Lula, Gilmar Mendes e Jobim: falta algo na análise de Élio Gáspari

Pedro do Coutto

No espaço que preenche brilhantemente no Globo e Folha de São Paulo, o jornalista Élio Gáspari comentou, edição de quarta-feira, o encontro entre o ex-presidente Lula, o ministro Gilmar Mendes, do STF, e o ministro aposentado da Corte Suprema, Nelson Jobim. Como foi amplamente divulgado no escritório particular deste personagem. Uma versão do terceiro homem.

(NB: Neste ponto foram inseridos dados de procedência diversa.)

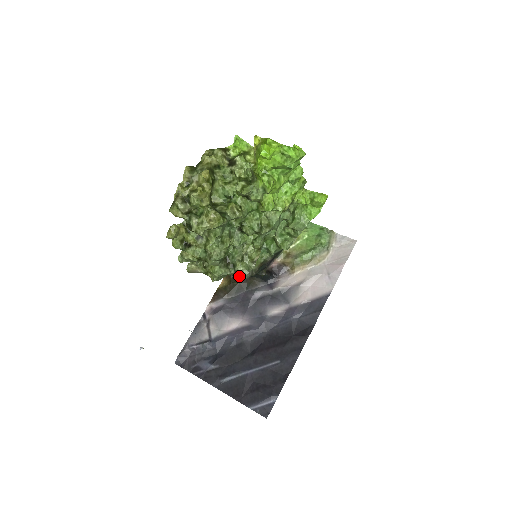
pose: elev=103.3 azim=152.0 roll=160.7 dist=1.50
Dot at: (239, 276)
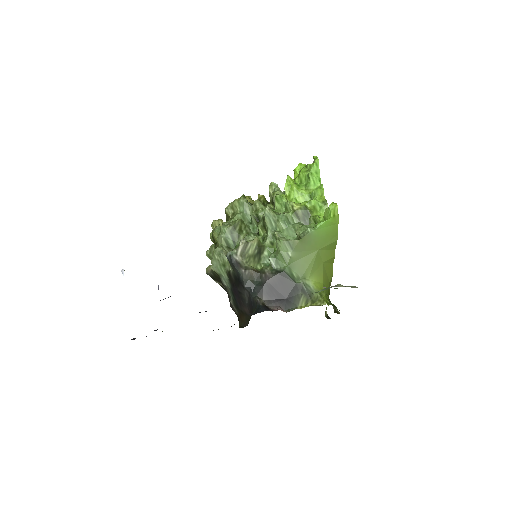
Dot at: occluded
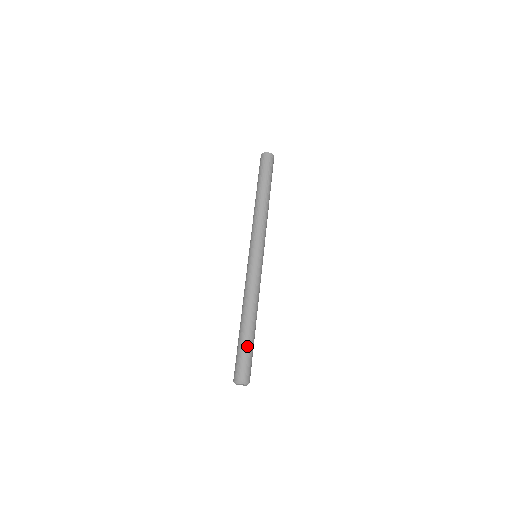
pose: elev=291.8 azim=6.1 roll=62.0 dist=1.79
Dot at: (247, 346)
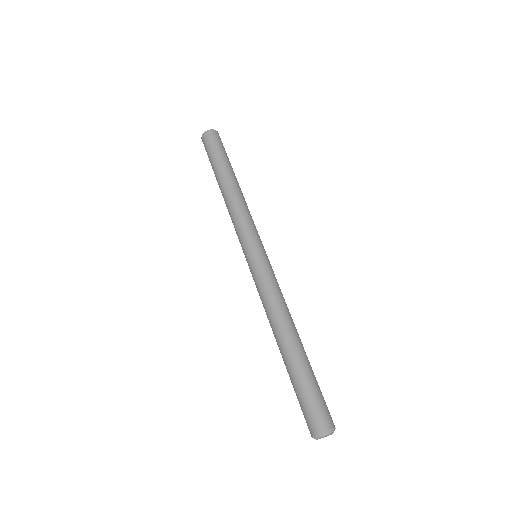
Dot at: (310, 376)
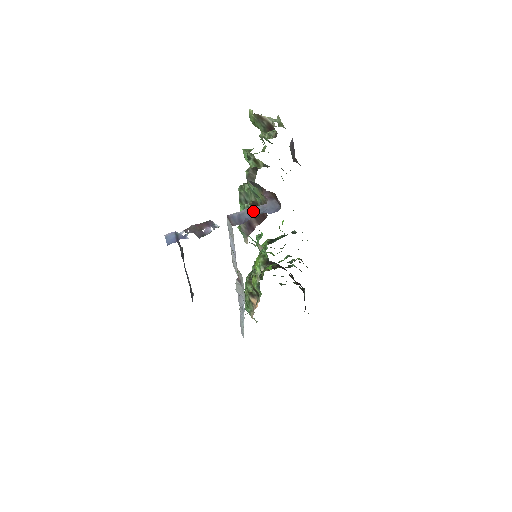
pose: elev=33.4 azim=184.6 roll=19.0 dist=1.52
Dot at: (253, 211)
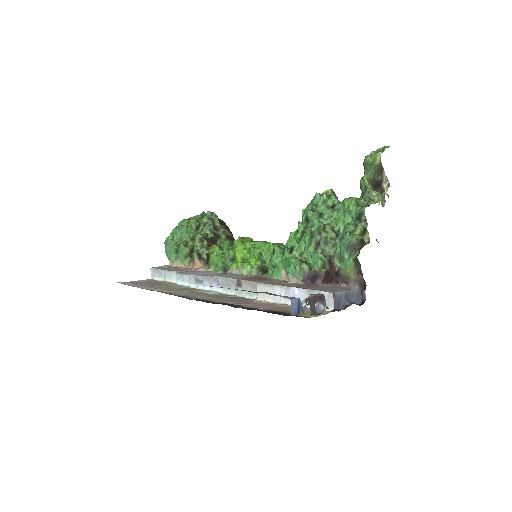
Dot at: (348, 295)
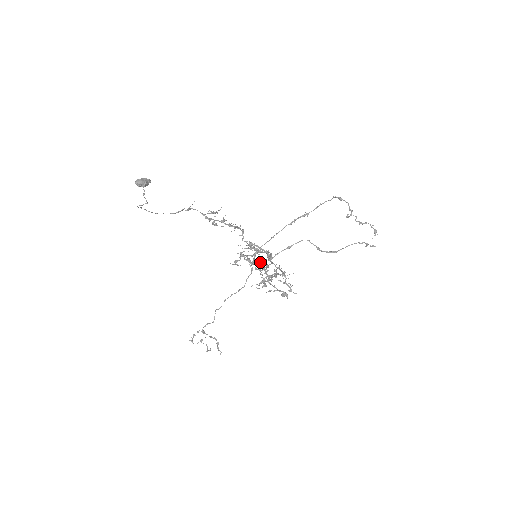
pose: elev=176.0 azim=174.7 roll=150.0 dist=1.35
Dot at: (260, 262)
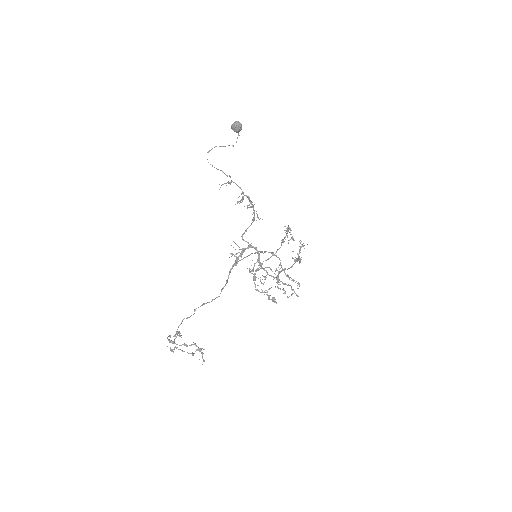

Publiquei artigo na quinta-feira. Já o tinha redigido antes de ler Gáspari, um dia antes, e volto ao tema depois. Gáspari condena os três por igual. Não quero dizer que eticamente esteja totalmente errado, porém parcialmente. Creio que se equivocou num ponto. A ideia do encontro reservado só pode ter partido do ex-presidente. Do ministro Gilmar Mendes evidentemente não foi, o que se comprova por sua forte e frontal reação ao diálogo travado.

Nelson Jobim? Parece pouco provável. Foi ministro da Defesa de Lula e do Supremo Tribunal Federal, portanto conhece bem o estilo de ambos. Foi acionado, não acionou a conversa que resultou num fracasso, uma bomba política sem a menor sombra de dúvida.

As manchetes principais de O Globo, Folha de São Paulo e O Estado de São Paulo de 30 de maio confirmam esta visão nítida do diálogo reservado que se transformou em duelo público.

Então o que provavelmente aconteceu, como a lógica indica? Que o ex-presidente Lula, antes de mais nada, procurou a presidente Dilma Rousseff e tentou conduzi-la para a tentativa de influenciar os rumos do julgamento do Mensalão pela Corte Suprema. Ela se negou, contrariando-o. Tal impasse o levou a agir por conta própria. Recorreu a seu ex-ministro (da Defesa). Ao mesmo tempo aposentado do Supremo. Mas Lula na possui mais a caneta mágica do poder. Ele se encontra nas mãos de Dilma.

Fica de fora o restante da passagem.